Chef Emmanuel Stroobant on appetisers
For clean cuts through fatty food such as foie gras or butter, Stroobant dips a sharp knife into boiling water after each slice.
To add colour and reduce the rich flavour of a foie gras appetiser, he spreads some thin pistachio paste over a horseradish one on a white appetiser plate.
Chef Frederic Cerchi on soups
Cerchi shows how by reducing salt in soups, the flavours of the other ingredients become prominent.
Cerchi's pumpkin soup was kept lightly salted, allowing for the smokey flavours of the creamy pumpkin to come forth. Smoking the pumpkin with star anise and cinnamon made for a flavourful and fragrant soup.
For a unique presentation, he served his soup in a thick clear-glass jar, making the dish as if it were a wrapped present holding a burst of flavours within.
Chef Bala Nanda on cooking with olive oil
When it comes to cooking with olive oil, Bala recommends slow cooking is best - though it sounds tedious to me!
This means constantly cooking under 60 degrees Celcius. So if your oven gets warmer, turn it off for a bit, and then turn it on again when the temperature drops.
Bala likes to drizzle olive oil over his salmon and thinly-sliced zucchinis and brinjals, which are favourite dishes of his diners.
Chef Antoine Rodriguez on making jus sauces
Jus is a terrific accompaniment for red or gamey meats. It enhances the juicy flavour of a steak.
Rodriguez's beef jus is nicely balanced with bitter, sweet and peppery flavours. This is the result of cooking on low heat.

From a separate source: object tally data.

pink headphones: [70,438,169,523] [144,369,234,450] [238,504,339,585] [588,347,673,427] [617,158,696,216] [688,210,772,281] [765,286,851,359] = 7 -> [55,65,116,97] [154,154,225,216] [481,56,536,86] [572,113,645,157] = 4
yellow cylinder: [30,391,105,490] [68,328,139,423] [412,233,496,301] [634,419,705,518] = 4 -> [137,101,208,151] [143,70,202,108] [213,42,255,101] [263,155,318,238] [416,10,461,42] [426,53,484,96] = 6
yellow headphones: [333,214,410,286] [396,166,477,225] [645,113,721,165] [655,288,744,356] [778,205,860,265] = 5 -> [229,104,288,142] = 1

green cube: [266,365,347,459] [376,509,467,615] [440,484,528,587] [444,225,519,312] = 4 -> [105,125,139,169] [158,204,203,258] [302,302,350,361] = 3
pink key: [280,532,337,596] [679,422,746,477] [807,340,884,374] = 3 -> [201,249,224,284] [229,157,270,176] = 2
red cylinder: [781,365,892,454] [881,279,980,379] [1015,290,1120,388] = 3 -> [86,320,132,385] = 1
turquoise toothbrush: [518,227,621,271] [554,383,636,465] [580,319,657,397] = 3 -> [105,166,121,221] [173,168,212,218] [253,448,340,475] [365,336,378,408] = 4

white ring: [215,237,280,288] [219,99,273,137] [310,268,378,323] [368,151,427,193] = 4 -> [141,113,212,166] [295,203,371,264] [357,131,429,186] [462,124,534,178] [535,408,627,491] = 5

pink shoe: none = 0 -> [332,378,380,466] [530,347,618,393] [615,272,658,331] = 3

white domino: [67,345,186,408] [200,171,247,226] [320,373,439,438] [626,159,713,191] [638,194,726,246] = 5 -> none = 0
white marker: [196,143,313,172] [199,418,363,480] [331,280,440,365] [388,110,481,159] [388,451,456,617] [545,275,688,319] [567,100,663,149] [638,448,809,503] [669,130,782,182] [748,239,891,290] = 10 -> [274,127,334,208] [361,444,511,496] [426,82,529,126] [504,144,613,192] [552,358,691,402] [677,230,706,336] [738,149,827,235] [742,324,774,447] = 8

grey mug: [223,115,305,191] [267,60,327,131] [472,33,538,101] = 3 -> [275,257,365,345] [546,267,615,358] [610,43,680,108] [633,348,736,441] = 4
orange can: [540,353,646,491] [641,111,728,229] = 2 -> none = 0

You'll need a dollop of salted butter, two to three finely-chopped shallots, three tablespoons of truffle juice (which can be bought in a gourmet deli), three tablespoons of port wine, 10 tablespoons of juice from your braised steaks or meats and a few drops of truffle oil (also available in a gourmet deli).
Then blend all the ingredients together. The sauce is good for four main dishes of steak.
Chef Karamvir Singh Godrei on chocolate
Karamvir's advice is to always use good chocolate. It may cost more but the end result is worth it. Is it any wonder his chocolate mousse made from 66 per cent Varlhona cocoa is both light and satiating at the same time? And unsurprisingly addictive, I might add!